Under the agreement, the state’s second-largest electric utility, which has more than 1 million customers, would be allowed to recover virtually all of the $744 million in restoration costs JCP&L incurred during significant weather disruptions during those two years.
The proposed agreement is a rare positive event for a utility that has come under severe criticism from state regulators, consumer advocates, and its customers for its reliability and storm restoration efforts in the past three years — and even longer.
“The stipulation of settlement is a significant step in recovering the hundreds of millions of dollars JCP&L spent to restore customers to service as quickly and safely as possible following the devastating storms that affected New Jersey in 2011 and 2012,’’ said Ron Morano, a spokesman for the utility. “Recovery of storm-related costs is allowed under New Jersey law and is important to JCP&L’s ability to maintain and operate its infrastructure.’’
The bad news is that JCP&L is still facing a significant hit to its bottom line. In a separate base-rate case pending before the BPU, both the staff of the agency and the Division of Rate Counsel proposed cutting the utility’s rates by more than $200 million, a step some say would trim customers’ bills by one-third.
First Energy Corp, the Akron, Ohio-based energy conglomerate that is JCP&L’s parent, reported the news of the settlement, burying the information in one paragraph on page 23 of a 25-page quarterly earnings release.
With New Jersey being hammered by Hurricanes Sandy and Irene, as well a rare October snowfall in 2011 that toppled trees and power lines across the state, its electric and gas utilities incurred nearly $1 billion in storm restoration costs. Other than Atlantic City Electric, and now, possibly JCP&L, most utilities have not yet recovered those costs, which the BPU generally allows if it determines the money was prudently spent.
Not everyone is satisfied with the settlement. AARP of New Jersey and some municipalities that were part of the case refused to sign the stipulation, according to Ev Liebman, associate state director for advocacy for the organization.
“It’s difficult to take a look at this exclusive of everything else that is going on,’’ Liebman said. “If we had better standards (for utility reliability), we wouldn’t be left with ratepayers holding the bag for poor performance.’’
During Hurricane Sandy, JCP&L probably experienced the worst problems of the state’s utilities. Ninety percent of its customers lost power during the superstorm, some of whom were left without lights or electricity for 12 days or more.

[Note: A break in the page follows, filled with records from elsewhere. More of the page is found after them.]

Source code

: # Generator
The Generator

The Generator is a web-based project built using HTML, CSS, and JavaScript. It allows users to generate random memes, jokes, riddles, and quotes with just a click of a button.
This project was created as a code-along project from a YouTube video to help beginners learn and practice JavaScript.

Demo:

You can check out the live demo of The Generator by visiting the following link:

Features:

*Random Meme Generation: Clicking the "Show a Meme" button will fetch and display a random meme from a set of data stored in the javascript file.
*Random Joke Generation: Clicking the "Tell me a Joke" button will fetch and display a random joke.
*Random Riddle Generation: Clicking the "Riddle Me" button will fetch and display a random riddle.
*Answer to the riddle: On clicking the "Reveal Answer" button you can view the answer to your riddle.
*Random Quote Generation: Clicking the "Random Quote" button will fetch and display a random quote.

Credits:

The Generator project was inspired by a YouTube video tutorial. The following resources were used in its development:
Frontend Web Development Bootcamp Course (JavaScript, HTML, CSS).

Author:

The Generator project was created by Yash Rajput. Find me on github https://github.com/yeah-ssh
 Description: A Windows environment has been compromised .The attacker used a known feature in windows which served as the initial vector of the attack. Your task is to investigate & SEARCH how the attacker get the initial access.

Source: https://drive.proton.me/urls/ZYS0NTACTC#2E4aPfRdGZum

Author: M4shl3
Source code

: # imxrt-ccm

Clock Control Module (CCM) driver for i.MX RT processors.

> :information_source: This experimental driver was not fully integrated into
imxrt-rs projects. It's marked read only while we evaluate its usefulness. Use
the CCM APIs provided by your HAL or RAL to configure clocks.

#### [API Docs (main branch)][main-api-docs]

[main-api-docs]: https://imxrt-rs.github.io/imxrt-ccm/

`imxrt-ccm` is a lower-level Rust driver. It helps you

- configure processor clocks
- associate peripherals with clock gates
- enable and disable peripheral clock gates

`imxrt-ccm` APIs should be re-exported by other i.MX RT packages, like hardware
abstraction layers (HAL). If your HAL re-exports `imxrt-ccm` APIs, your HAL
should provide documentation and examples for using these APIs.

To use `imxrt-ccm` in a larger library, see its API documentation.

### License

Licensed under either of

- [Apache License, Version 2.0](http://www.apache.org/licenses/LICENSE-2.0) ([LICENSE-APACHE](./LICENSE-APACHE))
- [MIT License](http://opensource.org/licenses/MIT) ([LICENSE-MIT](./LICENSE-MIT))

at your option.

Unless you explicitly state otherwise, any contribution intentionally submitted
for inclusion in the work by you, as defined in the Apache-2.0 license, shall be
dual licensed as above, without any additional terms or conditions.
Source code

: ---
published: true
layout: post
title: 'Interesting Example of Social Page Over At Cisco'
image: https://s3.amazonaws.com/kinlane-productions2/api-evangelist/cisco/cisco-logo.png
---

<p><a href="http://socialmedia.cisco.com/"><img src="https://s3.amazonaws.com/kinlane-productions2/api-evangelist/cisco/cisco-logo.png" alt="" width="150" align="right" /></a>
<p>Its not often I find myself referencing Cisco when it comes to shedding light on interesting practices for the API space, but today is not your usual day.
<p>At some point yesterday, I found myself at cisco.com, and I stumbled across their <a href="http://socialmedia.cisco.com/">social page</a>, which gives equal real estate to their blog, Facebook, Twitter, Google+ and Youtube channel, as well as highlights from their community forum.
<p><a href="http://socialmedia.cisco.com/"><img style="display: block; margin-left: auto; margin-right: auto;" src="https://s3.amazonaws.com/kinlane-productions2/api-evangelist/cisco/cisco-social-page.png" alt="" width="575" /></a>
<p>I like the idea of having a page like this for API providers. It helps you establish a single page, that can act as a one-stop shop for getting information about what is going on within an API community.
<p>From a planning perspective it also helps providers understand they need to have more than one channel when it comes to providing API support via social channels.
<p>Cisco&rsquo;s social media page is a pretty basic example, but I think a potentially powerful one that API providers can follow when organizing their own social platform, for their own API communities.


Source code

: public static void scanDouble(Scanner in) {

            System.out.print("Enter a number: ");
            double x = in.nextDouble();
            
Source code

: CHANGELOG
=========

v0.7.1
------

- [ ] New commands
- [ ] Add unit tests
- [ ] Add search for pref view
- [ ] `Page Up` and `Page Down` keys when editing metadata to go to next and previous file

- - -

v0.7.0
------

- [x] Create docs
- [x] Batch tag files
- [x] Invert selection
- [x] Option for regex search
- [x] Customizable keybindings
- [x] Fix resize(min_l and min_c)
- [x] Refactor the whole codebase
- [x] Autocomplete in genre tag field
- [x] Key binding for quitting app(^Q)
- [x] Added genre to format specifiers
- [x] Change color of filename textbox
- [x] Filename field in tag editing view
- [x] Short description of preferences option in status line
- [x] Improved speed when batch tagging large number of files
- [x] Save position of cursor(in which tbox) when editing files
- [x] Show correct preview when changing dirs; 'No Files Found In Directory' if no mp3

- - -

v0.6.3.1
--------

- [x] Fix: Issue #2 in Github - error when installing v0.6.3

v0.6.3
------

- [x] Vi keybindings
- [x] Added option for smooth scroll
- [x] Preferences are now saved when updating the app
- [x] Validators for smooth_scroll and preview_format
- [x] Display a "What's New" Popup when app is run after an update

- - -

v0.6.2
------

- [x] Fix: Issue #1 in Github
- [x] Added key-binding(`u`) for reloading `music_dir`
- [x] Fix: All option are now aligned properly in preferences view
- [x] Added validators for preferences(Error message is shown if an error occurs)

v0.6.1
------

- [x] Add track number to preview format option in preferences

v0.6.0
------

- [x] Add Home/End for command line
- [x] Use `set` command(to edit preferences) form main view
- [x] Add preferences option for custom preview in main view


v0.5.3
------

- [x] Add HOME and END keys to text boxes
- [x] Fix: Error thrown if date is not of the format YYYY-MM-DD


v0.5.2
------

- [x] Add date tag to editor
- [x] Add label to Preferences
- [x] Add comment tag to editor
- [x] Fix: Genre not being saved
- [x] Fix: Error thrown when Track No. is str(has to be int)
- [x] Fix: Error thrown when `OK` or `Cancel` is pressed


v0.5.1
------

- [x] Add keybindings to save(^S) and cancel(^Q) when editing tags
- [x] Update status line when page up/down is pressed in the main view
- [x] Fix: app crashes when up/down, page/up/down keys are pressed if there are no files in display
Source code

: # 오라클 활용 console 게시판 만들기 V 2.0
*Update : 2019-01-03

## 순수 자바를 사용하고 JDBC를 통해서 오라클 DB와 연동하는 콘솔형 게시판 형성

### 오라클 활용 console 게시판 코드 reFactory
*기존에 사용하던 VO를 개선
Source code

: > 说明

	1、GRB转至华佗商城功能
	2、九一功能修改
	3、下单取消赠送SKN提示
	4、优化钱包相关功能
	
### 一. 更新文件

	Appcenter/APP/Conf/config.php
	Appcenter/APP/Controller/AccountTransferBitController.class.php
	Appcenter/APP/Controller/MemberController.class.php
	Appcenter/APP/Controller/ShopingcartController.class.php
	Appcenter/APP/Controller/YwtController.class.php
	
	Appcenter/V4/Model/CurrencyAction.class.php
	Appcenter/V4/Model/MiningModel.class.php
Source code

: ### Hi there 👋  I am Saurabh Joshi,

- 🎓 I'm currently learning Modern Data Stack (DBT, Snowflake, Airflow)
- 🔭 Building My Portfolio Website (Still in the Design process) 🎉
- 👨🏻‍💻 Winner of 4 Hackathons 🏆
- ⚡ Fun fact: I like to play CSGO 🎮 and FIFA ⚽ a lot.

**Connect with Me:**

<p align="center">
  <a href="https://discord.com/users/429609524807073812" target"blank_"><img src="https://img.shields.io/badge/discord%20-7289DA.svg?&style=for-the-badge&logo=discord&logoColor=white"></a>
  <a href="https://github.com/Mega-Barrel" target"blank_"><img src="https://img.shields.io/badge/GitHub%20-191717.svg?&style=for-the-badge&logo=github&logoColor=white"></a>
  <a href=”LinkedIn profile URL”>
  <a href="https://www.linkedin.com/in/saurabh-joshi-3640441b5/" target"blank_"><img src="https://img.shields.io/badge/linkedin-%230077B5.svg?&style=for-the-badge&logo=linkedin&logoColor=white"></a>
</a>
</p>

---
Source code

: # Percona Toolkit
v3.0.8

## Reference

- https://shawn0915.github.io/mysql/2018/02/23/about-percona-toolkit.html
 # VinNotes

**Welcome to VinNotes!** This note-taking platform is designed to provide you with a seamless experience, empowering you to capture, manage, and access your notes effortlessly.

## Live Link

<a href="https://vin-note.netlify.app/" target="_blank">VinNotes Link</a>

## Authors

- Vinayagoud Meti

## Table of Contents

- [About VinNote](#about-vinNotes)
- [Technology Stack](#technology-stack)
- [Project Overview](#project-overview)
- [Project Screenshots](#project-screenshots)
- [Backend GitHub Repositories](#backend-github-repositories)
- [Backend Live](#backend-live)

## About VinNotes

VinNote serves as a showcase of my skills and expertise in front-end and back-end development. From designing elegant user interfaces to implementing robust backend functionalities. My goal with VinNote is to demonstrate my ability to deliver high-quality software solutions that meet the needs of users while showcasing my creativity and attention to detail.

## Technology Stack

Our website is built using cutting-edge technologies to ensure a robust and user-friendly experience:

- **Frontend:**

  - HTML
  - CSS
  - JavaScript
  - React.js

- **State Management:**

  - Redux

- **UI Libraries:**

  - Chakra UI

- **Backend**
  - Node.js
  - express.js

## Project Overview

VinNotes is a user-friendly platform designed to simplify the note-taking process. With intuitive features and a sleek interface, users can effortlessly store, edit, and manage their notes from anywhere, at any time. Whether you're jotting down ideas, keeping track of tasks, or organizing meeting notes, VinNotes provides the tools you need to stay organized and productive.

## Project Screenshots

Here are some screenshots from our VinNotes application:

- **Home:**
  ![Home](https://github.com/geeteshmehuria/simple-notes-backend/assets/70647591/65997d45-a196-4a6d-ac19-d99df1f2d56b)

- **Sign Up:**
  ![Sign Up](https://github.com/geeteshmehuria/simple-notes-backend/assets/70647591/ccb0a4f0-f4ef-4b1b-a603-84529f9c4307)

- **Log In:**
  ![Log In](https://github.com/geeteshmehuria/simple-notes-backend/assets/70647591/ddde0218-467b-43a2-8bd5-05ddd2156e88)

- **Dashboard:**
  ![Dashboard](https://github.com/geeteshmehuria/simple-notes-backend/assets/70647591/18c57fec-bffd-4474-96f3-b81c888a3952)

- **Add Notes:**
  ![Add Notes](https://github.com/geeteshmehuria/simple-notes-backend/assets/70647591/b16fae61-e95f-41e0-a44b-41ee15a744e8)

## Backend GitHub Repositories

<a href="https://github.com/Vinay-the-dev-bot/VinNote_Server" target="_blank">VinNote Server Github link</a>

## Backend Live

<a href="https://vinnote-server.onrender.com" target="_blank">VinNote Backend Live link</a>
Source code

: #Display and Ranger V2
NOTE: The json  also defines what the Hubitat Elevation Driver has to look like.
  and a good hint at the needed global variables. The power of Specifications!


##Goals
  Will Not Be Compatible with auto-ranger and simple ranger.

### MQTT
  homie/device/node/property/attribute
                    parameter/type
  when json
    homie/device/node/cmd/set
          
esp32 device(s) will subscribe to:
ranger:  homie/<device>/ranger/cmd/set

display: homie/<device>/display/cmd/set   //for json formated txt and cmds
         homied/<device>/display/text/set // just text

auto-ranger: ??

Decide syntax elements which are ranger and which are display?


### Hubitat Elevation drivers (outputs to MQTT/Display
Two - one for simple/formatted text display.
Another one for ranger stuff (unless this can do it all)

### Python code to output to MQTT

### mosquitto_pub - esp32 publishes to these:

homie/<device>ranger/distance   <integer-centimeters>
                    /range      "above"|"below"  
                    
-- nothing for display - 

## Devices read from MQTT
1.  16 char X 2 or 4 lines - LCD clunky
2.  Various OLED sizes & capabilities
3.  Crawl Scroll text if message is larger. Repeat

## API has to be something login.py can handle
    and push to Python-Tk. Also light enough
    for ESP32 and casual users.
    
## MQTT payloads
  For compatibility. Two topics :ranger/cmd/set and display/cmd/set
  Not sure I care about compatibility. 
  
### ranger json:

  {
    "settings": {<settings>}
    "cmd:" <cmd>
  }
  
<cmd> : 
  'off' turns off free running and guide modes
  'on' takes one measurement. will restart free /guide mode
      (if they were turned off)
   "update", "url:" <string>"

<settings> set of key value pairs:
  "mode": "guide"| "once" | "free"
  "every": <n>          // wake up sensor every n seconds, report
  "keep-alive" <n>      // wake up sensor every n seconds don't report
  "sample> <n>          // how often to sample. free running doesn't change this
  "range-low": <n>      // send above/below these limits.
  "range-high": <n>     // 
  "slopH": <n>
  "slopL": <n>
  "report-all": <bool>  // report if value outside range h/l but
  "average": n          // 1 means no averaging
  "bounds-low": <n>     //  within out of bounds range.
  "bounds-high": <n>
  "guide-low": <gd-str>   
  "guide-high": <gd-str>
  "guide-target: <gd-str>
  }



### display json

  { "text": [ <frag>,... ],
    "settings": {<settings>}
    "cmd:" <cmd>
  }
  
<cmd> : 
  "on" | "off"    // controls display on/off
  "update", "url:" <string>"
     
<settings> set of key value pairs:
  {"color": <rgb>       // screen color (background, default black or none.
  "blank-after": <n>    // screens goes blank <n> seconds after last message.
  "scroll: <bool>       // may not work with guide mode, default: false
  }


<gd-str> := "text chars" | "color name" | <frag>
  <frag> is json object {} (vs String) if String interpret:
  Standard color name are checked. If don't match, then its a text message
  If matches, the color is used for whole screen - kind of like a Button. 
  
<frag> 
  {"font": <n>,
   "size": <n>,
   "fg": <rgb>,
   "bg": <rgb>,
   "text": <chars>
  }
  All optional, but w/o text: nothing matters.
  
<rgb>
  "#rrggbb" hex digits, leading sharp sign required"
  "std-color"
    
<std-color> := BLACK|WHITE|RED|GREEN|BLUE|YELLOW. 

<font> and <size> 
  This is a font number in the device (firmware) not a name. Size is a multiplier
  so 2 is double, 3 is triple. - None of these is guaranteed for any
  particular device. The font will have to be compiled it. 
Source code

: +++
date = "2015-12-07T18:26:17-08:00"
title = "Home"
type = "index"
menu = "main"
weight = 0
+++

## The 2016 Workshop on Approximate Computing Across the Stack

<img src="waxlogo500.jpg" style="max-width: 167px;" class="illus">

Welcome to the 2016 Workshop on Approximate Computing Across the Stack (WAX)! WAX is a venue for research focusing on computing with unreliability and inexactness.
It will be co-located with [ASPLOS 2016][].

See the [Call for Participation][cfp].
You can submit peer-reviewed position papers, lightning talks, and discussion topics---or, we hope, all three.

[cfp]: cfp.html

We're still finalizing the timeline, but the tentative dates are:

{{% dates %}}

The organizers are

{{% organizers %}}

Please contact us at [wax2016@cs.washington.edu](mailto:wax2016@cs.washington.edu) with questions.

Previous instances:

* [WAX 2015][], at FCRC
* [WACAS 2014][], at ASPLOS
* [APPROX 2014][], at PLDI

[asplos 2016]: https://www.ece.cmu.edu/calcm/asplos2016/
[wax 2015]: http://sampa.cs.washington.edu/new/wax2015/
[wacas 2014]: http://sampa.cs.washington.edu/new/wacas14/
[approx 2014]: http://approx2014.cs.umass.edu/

In a brief filed by the Division of Rate Counsel in the separate rate case, between 2008 and 2011, the utility’s spending and tree-trimming budget was cut back significantly. According to an agency consultant, 57 percent of outages stemming from the October snowstorm were linked to tree-related problems.
In the proposed settlement, the Rate Counsel’s consultant argued the state should disallow $15 million of the utility’s storm recovery costs because of its failure to trim trees. In the end, the agency and JCP&L agreed to split the difference, reducing restoration expenses by $7.5 million, according to Stefanie Brand, director of the Division of Rate Counsel.
“Symbolically, it’s very important, even though it is a very small amount,’’ Brand said. “It’s the first time there has been a reduction in storm recovery costs. It’s an important message.’’
What the impact on JCP&L customers will be is still uncertain.
The agreement calls to roll in the 2011 storm restoration costs into the still pending base-rate case before the BPU. There is still disagreement over when the utility can recover its much larger storm restoration costs from Hurricane Sandy.
“I don’t think it will have much of an impact on ratepayers,’’ Brand said.